<<<<

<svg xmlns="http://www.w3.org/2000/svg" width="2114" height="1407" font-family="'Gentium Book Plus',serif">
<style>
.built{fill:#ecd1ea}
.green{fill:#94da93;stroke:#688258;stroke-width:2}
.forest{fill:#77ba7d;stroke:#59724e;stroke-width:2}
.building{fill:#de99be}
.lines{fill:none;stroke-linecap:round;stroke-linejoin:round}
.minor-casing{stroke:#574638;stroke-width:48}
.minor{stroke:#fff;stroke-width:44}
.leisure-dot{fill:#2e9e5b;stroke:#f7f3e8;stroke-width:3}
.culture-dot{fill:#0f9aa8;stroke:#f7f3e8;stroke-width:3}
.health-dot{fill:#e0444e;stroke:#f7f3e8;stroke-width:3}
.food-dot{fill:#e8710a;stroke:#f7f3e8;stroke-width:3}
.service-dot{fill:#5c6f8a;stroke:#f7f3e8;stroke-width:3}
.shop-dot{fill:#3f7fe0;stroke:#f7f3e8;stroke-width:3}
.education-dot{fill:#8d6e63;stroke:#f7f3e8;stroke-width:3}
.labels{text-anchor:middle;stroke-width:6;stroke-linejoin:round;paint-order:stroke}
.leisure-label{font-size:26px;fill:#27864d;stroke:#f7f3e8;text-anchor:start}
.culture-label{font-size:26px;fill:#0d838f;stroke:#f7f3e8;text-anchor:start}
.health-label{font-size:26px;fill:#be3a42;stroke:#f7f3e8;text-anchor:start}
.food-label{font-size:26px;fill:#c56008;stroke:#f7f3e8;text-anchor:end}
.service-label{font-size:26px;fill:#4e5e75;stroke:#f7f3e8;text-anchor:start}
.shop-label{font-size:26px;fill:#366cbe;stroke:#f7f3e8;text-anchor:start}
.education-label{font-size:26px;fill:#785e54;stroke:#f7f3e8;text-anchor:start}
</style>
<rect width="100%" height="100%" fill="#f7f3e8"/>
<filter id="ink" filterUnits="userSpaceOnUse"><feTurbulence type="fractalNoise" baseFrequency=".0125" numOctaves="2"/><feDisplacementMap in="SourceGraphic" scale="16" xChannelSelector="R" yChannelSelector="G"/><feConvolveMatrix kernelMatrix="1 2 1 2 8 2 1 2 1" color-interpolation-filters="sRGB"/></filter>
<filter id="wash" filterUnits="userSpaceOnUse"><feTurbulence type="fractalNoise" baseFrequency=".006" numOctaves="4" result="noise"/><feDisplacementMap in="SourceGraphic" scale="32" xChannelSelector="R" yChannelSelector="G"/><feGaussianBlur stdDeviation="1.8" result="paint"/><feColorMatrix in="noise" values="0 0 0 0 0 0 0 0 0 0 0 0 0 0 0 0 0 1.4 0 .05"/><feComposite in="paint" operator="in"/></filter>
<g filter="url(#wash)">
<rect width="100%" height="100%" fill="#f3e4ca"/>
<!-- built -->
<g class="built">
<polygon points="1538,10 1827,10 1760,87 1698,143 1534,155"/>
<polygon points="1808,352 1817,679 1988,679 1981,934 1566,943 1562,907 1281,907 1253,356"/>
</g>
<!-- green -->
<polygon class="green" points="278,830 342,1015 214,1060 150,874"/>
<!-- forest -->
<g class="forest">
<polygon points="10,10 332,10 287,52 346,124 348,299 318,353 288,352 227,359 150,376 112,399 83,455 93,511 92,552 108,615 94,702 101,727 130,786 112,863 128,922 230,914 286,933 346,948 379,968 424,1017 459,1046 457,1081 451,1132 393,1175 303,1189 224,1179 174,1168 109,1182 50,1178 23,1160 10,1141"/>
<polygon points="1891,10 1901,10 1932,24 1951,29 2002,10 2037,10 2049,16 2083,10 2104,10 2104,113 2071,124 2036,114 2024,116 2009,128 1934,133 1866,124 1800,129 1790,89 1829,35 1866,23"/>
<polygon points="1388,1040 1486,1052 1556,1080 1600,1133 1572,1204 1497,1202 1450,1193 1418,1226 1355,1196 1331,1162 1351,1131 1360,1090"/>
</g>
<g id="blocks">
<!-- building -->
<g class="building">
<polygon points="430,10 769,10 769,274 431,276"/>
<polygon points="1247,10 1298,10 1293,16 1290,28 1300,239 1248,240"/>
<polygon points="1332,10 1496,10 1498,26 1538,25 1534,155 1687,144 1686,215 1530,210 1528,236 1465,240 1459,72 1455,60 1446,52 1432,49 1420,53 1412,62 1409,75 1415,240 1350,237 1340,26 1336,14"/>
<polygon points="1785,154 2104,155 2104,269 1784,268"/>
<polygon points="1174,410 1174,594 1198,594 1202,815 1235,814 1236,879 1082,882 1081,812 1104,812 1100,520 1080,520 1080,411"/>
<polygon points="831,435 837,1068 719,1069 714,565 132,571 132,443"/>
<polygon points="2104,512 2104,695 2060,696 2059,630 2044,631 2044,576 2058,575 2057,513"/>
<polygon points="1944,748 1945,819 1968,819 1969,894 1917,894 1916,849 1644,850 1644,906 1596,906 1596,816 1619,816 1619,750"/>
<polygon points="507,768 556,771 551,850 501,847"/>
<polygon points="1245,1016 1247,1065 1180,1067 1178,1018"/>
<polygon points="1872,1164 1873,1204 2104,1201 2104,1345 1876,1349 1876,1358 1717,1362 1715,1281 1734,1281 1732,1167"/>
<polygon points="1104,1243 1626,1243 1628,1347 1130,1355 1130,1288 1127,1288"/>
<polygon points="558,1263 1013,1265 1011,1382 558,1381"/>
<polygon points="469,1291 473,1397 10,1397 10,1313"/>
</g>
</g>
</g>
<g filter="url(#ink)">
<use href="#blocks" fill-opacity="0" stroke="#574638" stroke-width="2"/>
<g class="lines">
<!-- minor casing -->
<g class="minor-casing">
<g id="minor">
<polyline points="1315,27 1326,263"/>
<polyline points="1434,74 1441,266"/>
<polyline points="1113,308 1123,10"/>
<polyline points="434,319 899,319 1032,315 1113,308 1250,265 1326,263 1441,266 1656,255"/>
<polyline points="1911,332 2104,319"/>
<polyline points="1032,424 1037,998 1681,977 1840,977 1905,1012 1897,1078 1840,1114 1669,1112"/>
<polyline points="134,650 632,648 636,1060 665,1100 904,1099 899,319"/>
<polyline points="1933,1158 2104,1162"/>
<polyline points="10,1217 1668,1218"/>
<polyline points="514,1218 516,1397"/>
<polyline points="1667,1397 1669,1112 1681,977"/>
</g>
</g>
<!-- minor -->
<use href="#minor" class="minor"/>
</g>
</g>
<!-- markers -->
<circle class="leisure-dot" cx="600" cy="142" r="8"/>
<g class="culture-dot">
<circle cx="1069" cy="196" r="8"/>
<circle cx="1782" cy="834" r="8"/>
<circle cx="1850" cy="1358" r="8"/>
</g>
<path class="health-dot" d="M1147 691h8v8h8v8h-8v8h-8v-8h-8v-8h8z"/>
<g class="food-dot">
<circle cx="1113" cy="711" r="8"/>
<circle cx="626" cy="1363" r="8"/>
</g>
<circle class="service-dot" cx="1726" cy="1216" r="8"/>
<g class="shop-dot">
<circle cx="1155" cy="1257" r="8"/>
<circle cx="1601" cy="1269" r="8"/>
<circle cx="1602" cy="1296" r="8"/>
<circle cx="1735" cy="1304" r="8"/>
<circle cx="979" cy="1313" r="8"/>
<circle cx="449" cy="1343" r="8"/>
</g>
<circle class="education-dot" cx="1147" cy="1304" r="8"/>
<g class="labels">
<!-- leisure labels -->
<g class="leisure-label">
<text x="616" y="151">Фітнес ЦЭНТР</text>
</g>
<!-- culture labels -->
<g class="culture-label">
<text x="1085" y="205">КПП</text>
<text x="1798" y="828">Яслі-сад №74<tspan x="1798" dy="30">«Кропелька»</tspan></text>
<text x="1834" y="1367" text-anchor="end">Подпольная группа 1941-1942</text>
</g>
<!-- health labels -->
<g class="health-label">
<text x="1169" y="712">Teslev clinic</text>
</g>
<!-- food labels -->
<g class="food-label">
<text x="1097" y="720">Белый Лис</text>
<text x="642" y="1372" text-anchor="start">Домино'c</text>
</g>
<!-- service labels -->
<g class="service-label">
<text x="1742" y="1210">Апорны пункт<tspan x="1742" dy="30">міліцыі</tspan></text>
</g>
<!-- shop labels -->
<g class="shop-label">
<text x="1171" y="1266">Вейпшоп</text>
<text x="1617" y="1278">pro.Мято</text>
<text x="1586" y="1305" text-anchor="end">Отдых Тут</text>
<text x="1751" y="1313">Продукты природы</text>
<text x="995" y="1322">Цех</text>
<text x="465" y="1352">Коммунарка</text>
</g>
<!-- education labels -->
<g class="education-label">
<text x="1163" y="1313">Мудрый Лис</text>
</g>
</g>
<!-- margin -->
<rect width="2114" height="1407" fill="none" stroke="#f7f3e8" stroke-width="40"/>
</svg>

>>>>

The task: The answer must consist of each line from the data that includes the string "userSpaceOnUse".

Your response:
<filter id="ink" filterUnits="userSpaceOnUse"><feTurbulence type="fractalNoise" baseFrequency=".0125" numOctaves="2"/><feDisplacementMap in="SourceGraphic" scale="16" xChannelSelector="R" yChannelSelector="G"/><feConvolveMatrix kernelMatrix="1 2 1 2 8 2 1 2 1" color-interpolation-filters="sRGB"/></filter>
<filter id="wash" filterUnits="userSpaceOnUse"><feTurbulence type="fractalNoise" baseFrequency=".006" numOctaves="4" result="noise"/><feDisplacementMap in="SourceGraphic" scale="32" xChannelSelector="R" yChannelSelector="G"/><feGaussianBlur stdDeviation="1.8" result="paint"/><feColorMatrix in="noise" values="0 0 0 0 0 0 0 0 0 0 0 0 0 0 0 0 0 1.4 0 .05"/><feComposite in="paint" operator="in"/></filter>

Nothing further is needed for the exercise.